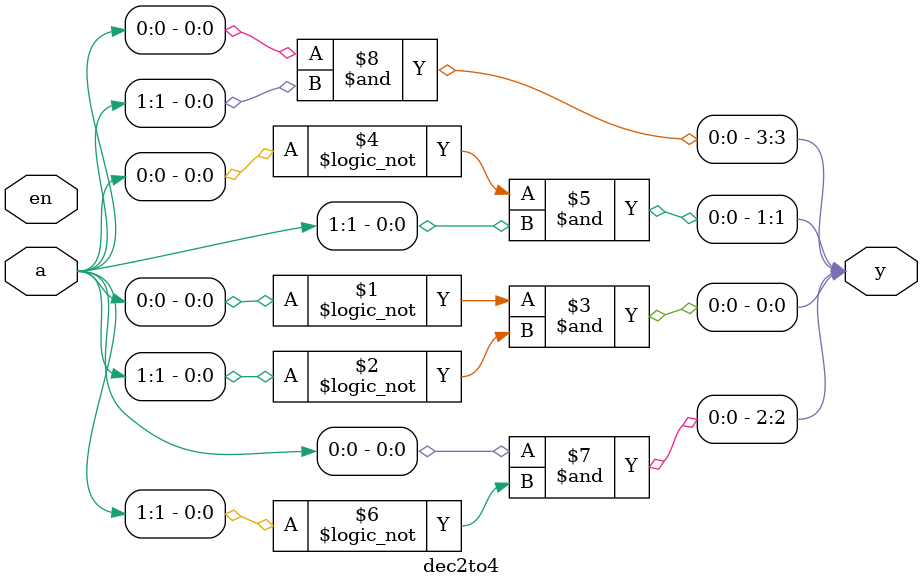
<source format=v>
module dec2to4 (input wire [1:0] a, input wire en, output wire [3:0] y);
  assign y[0] =(!a[0])&(!a[1]);
  assign y[1] = (!a[0])&(a[1]);
  assign y[2] = a[0]&(!a[1]);
  assign y[3] = a[0]&a[1];
endmodule


</source>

# Work task:
For each line of the data that has the word "assign", report that line.

# Result of the exercise:
  assign y[0] =(!a[0])&(!a[1]);
  assign y[1] = (!a[0])&(a[1]);
  assign y[2] = a[0]&(!a[1]);
  assign y[3] = a[0]&a[1];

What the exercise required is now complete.